Collected data entries:
*****

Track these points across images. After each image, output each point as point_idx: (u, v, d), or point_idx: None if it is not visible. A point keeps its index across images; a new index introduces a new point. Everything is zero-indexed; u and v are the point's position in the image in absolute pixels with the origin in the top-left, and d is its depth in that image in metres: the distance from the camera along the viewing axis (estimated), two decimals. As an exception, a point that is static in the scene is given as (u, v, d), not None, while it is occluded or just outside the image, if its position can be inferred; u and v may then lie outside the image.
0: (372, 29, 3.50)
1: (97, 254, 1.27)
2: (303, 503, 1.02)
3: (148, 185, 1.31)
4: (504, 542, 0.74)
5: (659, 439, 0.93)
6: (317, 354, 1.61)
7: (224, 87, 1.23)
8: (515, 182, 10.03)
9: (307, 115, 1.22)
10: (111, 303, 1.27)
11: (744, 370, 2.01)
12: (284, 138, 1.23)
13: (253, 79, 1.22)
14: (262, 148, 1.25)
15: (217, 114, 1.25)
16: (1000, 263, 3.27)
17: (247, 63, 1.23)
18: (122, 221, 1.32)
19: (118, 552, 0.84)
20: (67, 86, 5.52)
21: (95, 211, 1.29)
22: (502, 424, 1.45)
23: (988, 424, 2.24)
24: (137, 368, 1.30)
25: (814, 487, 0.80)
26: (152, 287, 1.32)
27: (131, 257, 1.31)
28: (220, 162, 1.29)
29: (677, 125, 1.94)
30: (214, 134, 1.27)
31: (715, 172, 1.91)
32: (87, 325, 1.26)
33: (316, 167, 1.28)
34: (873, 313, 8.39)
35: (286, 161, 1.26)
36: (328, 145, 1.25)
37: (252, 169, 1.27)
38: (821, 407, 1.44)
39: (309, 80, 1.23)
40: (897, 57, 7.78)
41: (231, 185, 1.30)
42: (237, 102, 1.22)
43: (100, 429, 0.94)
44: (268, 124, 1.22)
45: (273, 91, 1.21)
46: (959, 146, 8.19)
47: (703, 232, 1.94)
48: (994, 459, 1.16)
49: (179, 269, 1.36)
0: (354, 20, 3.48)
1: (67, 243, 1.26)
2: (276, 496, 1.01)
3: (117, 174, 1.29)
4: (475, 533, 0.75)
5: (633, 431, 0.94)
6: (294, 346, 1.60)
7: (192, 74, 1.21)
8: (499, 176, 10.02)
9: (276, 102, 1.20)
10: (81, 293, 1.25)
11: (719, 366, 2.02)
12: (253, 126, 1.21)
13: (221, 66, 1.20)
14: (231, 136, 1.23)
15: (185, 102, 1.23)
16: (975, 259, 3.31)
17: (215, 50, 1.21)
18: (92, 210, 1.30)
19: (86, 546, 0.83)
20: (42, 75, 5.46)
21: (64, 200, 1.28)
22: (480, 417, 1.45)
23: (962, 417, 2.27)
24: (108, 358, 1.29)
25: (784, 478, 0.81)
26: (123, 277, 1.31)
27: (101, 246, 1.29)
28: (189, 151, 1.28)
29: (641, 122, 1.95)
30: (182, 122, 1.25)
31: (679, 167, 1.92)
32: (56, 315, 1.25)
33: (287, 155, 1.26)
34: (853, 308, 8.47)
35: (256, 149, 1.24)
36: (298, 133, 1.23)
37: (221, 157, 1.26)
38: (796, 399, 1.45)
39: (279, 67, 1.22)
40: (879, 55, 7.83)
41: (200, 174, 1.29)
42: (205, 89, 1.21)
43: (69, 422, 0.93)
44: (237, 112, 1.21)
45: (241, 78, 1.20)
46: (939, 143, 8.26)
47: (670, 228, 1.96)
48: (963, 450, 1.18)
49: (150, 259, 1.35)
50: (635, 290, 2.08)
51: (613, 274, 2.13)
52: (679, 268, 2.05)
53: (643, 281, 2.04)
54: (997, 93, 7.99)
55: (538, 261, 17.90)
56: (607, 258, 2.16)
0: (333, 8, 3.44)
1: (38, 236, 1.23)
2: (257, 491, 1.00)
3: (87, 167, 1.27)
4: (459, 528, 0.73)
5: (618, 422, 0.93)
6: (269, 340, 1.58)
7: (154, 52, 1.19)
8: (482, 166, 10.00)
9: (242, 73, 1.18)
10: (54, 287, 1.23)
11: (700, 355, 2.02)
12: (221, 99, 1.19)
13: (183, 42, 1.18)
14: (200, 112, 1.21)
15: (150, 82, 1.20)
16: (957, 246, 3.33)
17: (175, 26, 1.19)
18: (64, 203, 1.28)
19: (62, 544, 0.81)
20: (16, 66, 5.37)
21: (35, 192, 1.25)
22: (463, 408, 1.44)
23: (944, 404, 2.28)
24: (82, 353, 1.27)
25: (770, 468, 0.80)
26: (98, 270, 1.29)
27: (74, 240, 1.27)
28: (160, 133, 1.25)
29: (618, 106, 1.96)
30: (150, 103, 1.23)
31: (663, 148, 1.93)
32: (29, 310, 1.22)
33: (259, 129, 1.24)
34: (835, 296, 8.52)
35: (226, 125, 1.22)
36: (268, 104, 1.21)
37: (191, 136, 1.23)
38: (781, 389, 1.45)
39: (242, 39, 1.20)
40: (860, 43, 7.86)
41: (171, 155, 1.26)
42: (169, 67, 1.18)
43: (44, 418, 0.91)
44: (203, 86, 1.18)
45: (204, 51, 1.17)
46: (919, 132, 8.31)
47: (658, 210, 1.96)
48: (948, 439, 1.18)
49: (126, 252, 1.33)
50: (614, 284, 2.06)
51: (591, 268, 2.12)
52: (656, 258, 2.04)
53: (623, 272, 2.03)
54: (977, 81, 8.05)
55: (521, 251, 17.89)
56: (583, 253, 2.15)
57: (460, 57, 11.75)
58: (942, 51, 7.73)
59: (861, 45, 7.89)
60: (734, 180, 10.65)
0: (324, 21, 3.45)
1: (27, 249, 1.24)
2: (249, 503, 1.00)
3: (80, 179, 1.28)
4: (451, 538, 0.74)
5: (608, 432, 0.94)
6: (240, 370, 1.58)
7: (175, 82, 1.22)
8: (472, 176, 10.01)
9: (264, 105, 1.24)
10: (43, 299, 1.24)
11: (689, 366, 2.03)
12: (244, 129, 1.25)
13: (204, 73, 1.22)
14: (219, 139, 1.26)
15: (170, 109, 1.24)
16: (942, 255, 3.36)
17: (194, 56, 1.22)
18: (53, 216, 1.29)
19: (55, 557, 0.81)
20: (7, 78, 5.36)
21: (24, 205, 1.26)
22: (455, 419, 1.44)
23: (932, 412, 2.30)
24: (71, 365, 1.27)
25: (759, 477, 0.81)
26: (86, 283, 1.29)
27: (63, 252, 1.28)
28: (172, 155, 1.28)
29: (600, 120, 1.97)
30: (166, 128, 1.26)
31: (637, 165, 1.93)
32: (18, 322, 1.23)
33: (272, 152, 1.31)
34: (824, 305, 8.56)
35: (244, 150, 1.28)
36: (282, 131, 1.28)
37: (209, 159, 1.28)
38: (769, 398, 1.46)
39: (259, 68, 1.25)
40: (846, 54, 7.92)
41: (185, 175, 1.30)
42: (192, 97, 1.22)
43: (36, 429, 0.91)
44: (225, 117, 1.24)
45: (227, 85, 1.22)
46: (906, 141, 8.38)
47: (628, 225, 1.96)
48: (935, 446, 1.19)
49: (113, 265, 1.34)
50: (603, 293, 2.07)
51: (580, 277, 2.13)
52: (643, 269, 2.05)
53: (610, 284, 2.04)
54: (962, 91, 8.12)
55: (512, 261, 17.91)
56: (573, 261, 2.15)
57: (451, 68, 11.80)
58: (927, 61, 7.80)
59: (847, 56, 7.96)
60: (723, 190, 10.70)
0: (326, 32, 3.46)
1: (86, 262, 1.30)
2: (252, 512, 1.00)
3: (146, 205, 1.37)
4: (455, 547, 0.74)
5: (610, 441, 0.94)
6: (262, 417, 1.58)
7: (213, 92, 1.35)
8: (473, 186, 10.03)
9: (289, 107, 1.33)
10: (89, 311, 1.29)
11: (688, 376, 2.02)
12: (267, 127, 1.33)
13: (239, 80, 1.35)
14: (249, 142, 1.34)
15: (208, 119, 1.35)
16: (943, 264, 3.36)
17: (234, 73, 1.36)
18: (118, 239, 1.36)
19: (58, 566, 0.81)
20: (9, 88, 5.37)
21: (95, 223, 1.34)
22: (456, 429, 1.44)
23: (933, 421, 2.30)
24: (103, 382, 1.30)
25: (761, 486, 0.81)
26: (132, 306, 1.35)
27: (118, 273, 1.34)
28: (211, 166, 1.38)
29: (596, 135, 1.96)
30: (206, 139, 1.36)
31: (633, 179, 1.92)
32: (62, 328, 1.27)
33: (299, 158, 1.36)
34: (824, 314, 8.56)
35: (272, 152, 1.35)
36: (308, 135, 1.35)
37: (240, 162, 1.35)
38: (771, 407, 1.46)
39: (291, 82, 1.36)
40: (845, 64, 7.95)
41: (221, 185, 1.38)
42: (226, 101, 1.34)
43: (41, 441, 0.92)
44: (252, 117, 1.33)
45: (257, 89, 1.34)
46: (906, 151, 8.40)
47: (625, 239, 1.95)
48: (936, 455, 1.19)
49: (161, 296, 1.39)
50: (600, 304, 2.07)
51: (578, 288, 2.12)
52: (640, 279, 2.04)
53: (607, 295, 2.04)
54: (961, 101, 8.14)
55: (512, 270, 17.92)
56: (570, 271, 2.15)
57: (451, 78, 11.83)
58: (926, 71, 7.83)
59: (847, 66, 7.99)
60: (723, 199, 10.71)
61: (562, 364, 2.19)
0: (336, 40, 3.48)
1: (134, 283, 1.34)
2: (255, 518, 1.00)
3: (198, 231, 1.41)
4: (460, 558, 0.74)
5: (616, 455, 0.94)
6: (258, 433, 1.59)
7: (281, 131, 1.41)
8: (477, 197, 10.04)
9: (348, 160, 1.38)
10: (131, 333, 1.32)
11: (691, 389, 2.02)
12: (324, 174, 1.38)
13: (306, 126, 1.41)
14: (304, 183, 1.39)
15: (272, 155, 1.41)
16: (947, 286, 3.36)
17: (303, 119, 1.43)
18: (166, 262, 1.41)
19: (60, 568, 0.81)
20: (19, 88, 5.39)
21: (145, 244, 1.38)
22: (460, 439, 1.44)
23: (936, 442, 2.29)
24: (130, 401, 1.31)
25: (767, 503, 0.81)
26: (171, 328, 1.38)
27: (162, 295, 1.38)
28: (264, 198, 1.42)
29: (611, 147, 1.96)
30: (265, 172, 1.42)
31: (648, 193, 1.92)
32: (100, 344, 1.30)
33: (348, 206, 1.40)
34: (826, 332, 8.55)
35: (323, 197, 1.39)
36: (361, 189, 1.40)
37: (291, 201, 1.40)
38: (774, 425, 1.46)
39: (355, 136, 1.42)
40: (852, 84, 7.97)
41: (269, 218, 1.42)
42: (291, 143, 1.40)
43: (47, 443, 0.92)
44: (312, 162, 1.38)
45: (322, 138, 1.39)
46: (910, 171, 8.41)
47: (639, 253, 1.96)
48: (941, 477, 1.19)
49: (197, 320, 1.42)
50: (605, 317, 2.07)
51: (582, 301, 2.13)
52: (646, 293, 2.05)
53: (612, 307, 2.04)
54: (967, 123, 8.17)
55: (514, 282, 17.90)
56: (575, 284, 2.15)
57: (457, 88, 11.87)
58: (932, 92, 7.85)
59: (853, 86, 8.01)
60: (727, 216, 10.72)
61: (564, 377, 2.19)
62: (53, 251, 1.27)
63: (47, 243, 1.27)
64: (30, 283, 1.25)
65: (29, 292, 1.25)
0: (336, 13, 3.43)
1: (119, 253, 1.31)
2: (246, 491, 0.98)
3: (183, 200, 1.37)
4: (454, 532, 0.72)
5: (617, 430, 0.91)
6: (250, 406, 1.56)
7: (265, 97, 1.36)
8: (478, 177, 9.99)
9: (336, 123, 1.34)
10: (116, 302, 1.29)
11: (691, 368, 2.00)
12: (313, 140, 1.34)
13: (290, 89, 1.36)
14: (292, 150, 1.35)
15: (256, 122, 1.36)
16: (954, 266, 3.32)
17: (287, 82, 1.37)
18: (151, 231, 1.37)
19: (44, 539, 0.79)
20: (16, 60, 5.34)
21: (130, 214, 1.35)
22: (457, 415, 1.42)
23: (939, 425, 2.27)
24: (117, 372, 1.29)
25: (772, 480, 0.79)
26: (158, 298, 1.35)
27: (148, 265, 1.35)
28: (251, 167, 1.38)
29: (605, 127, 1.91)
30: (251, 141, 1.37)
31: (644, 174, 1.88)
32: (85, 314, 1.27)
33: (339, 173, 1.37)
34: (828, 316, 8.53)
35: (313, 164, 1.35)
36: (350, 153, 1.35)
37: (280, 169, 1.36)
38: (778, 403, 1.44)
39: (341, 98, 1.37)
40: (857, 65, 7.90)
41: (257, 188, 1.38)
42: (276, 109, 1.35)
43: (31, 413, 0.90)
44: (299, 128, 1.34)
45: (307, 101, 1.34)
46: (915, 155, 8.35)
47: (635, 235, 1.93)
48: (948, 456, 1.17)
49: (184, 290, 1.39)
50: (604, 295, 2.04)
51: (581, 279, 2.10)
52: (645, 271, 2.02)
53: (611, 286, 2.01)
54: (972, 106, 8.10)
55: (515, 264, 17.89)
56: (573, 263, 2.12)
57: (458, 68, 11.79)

*****

WHAT TO WORK ON: Could you restate, word for word, the lines above from the one with "42: (237, 102, 1.22)" to the one with "48: (994, 459, 1.16)", both included?

OUTPUT OF THE EXERCISE:
42: (237, 102, 1.22)
43: (100, 429, 0.94)
44: (268, 124, 1.22)
45: (273, 91, 1.21)
46: (959, 146, 8.19)
47: (703, 232, 1.94)
48: (994, 459, 1.16)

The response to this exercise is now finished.